Data supplied Start Marker

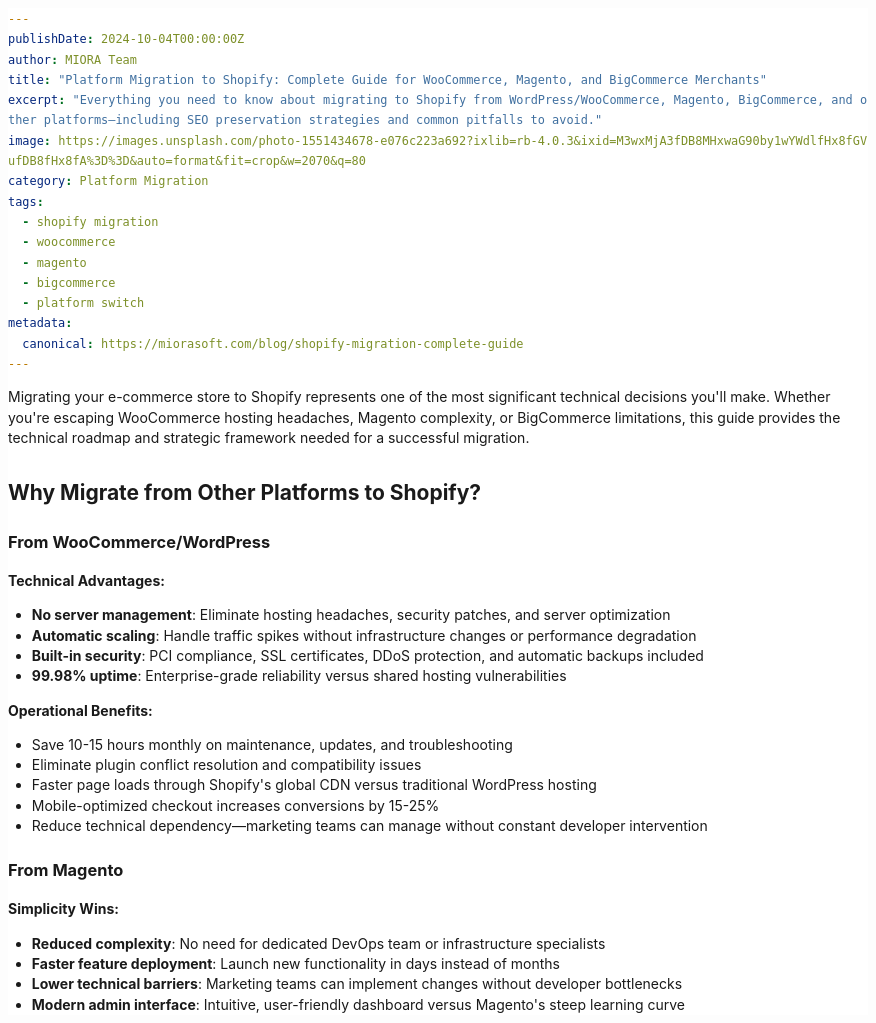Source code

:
 ```yaml
---
publishDate: 2024-10-04T00:00:00Z
author: MIORA Team
title: "Platform Migration to Shopify: Complete Guide for WooCommerce, Magento, and BigCommerce Merchants"
excerpt: "Everything you need to know about migrating to Shopify from WordPress/WooCommerce, Magento, BigCommerce, and other platforms—including SEO preservation strategies and common pitfalls to avoid."
image: https://images.unsplash.com/photo-1551434678-e076c223a692?ixlib=rb-4.0.3&ixid=M3wxMjA3fDB8MHxwaG90by1wYWdlfHx8fGVufDB8fHx8fA%3D%3D&auto=format&fit=crop&w=2070&q=80
category: Platform Migration
tags:
  - shopify migration
  - woocommerce
  - magento
  - bigcommerce
  - platform switch
metadata:
  canonical: https://miorasoft.com/blog/shopify-migration-complete-guide
---
```


Migrating your e-commerce store to Shopify represents one of the most significant technical decisions you'll make. Whether you're escaping WooCommerce hosting headaches, Magento complexity, or BigCommerce limitations, this guide provides the technical roadmap and strategic framework needed for a successful migration.

## Why Migrate from Other Platforms to Shopify?

### From WooCommerce/WordPress

**Technical Advantages:**
- **No server management**: Eliminate hosting headaches, security patches, and server optimization
- **Automatic scaling**: Handle traffic spikes without infrastructure changes or performance degradation
- **Built-in security**: PCI compliance, SSL certificates, DDoS protection, and automatic backups included
- **99.98% uptime**: Enterprise-grade reliability versus shared hosting vulnerabilities

**Operational Benefits:**
- Save 10-15 hours monthly on maintenance, updates, and troubleshooting
- Eliminate plugin conflict resolution and compatibility issues
- Faster page loads through Shopify's global CDN versus traditional WordPress hosting
- Mobile-optimized checkout increases conversions by 15-25%
- Reduce technical dependency—marketing teams can manage without constant developer intervention

### From Magento

**Simplicity Wins:**
- **Reduced complexity**: No need for dedicated DevOps team or infrastructure specialists
- **Faster feature deployment**: Launch new functionality in days instead of months
- **Lower technical barriers**: Marketing teams can implement changes without developer bottlenecks
- **Modern admin interface**: Intuitive, user-friendly dashboard versus Magento's steep learning curve
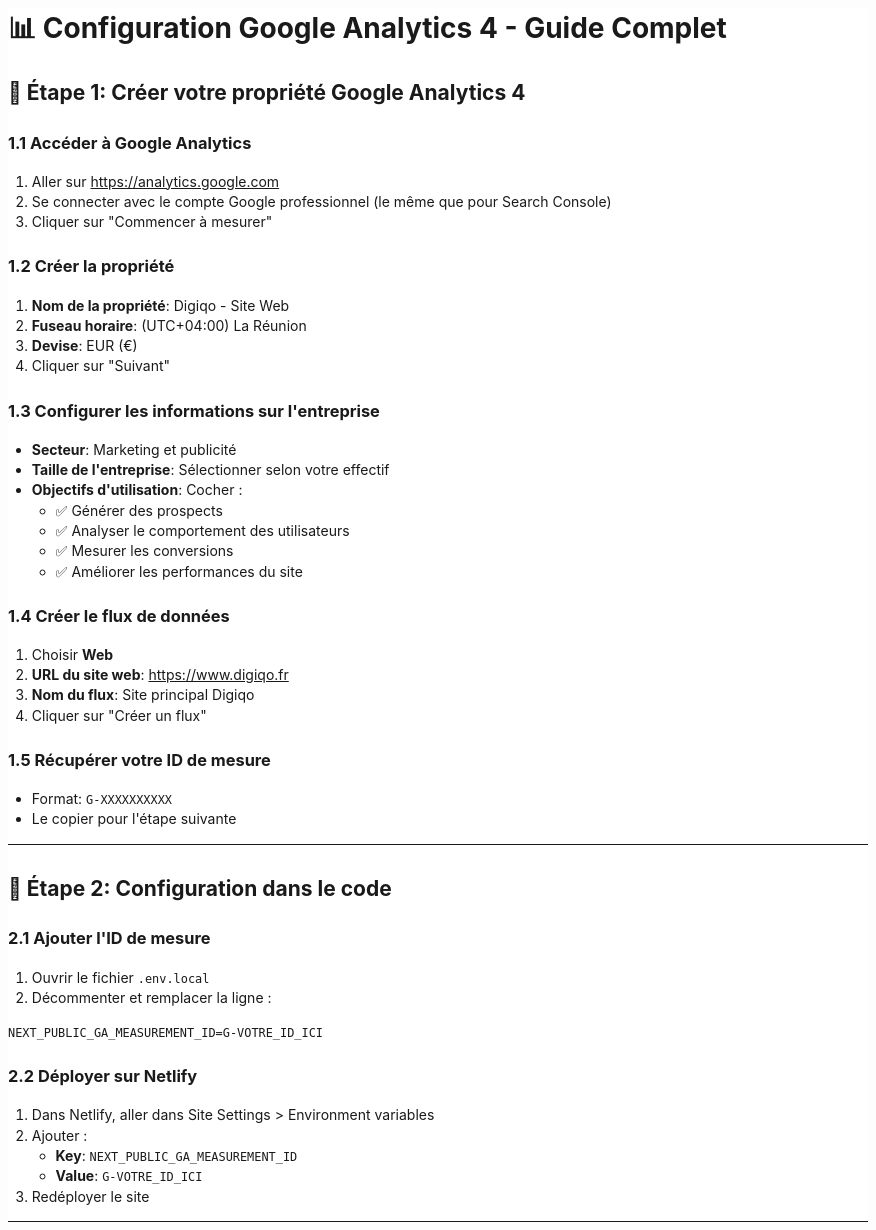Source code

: # 📊 Configuration Google Analytics 4 - Guide Complet

## 🚀 Étape 1: Créer votre propriété Google Analytics 4

### 1.1 Accéder à Google Analytics
1. Aller sur https://analytics.google.com
2. Se connecter avec le compte Google professionnel (le même que pour Search Console)
3. Cliquer sur "Commencer à mesurer"

### 1.2 Créer la propriété
1. **Nom de la propriété**: Digiqo - Site Web
2. **Fuseau horaire**: (UTC+04:00) La Réunion
3. **Devise**: EUR (€)
4. Cliquer sur "Suivant"

### 1.3 Configurer les informations sur l'entreprise
- **Secteur**: Marketing et publicité
- **Taille de l'entreprise**: Sélectionner selon votre effectif
- **Objectifs d'utilisation**: Cocher :
  - ✅ Générer des prospects
  - ✅ Analyser le comportement des utilisateurs
  - ✅ Mesurer les conversions
  - ✅ Améliorer les performances du site

### 1.4 Créer le flux de données
1. Choisir **Web**
2. **URL du site web**: https://www.digiqo.fr
3. **Nom du flux**: Site principal Digiqo
4. Cliquer sur "Créer un flux"

### 1.5 Récupérer votre ID de mesure
- Format: `G-XXXXXXXXXX`
- Le copier pour l'étape suivante

---

## 🔧 Étape 2: Configuration dans le code

### 2.1 Ajouter l'ID de mesure
1. Ouvrir le fichier `.env.local`
2. Décommenter et remplacer la ligne :
```env
NEXT_PUBLIC_GA_MEASUREMENT_ID=G-VOTRE_ID_ICI
```

### 2.2 Déployer sur Netlify
1. Dans Netlify, aller dans Site Settings > Environment variables
2. Ajouter :
   - **Key**: `NEXT_PUBLIC_GA_MEASUREMENT_ID`
   - **Value**: `G-VOTRE_ID_ICI`
3. Redéployer le site

---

Data supplied End Marker

■ **Task item**
Without the pictures, give the entries above back exactly.

■ **Response box**
Source code

:
 ```yaml
---
publishDate: 2024-10-04T00:00:00Z
author: MIORA Team
title: "Platform Migration to Shopify: Complete Guide for WooCommerce, Magento, and BigCommerce Merchants"
excerpt: "Everything you need to know about migrating to Shopify from WordPress/WooCommerce, Magento, BigCommerce, and other platforms—including SEO preservation strategies and common pitfalls to avoid."
image: https://images.unsplash.com/photo-1551434678-e076c223a692?ixlib=rb-4.0.3&ixid=M3wxMjA3fDB8MHxwaG90by1wYWdlfHx8fGVufDB8fHx8fA%3D%3D&auto=format&fit=crop&w=2070&q=80
category: Platform Migration
tags:
  - shopify migration
  - woocommerce
  - magento
  - bigcommerce
  - platform switch
metadata:
  canonical: https://miorasoft.com/blog/shopify-migration-complete-guide
---
```


Migrating your e-commerce store to Shopify represents one of the most significant technical decisions you'll make. Whether you're escaping WooCommerce hosting headaches, Magento complexity, or BigCommerce limitations, this guide provides the technical roadmap and strategic framework needed for a successful migration.

## Why Migrate from Other Platforms to Shopify?

### From WooCommerce/WordPress

**Technical Advantages:**
- **No server management**: Eliminate hosting headaches, security patches, and server optimization
- **Automatic scaling**: Handle traffic spikes without infrastructure changes or performance degradation
- **Built-in security**: PCI compliance, SSL certificates, DDoS protection, and automatic backups included
- **99.98% uptime**: Enterprise-grade reliability versus shared hosting vulnerabilities

**Operational Benefits:**
- Save 10-15 hours monthly on maintenance, updates, and troubleshooting
- Eliminate plugin conflict resolution and compatibility issues
- Faster page loads through Shopify's global CDN versus traditional WordPress hosting
- Mobile-optimized checkout increases conversions by 15-25%
- Reduce technical dependency—marketing teams can manage without constant developer intervention

### From Magento

**Simplicity Wins:**
- **Reduced complexity**: No need for dedicated DevOps team or infrastructure specialists
- **Faster feature deployment**: Launch new functionality in days instead of months
- **Lower technical barriers**: Marketing teams can implement changes without developer bottlenecks
- **Modern admin interface**: Intuitive, user-friendly dashboard versus Magento's steep learning curve
Source code

: # 📊 Configuration Google Analytics 4 - Guide Complet

## 🚀 Étape 1: Créer votre propriété Google Analytics 4

### 1.1 Accéder à Google Analytics
1. Aller sur https://analytics.google.com
2. Se connecter avec le compte Google professionnel (le même que pour Search Console)
3. Cliquer sur "Commencer à mesurer"

### 1.2 Créer la propriété
1. **Nom de la propriété**: Digiqo - Site Web
2. **Fuseau horaire**: (UTC+04:00) La Réunion
3. **Devise**: EUR (€)
4. Cliquer sur "Suivant"

### 1.3 Configurer les informations sur l'entreprise
- **Secteur**: Marketing et publicité
- **Taille de l'entreprise**: Sélectionner selon votre effectif
- **Objectifs d'utilisation**: Cocher :
  - ✅ Générer des prospects
  - ✅ Analyser le comportement des utilisateurs
  - ✅ Mesurer les conversions
  - ✅ Améliorer les performances du site

### 1.4 Créer le flux de données
1. Choisir **Web**
2. **URL du site web**: https://www.digiqo.fr
3. **Nom du flux**: Site principal Digiqo
4. Cliquer sur "Créer un flux"

### 1.5 Récupérer votre ID de mesure
- Format: `G-XXXXXXXXXX`
- Le copier pour l'étape suivante

---

## 🔧 Étape 2: Configuration dans le code

### 2.1 Ajouter l'ID de mesure
1. Ouvrir le fichier `.env.local`
2. Décommenter et remplacer la ligne :
```env
NEXT_PUBLIC_GA_MEASUREMENT_ID=G-VOTRE_ID_ICI
```

### 2.2 Déployer sur Netlify
1. Dans Netlify, aller dans Site Settings > Environment variables
2. Ajouter :
   - **Key**: `NEXT_PUBLIC_GA_MEASUREMENT_ID`
   - **Value**: `G-VOTRE_ID_ICI`
3. Redéployer le site

---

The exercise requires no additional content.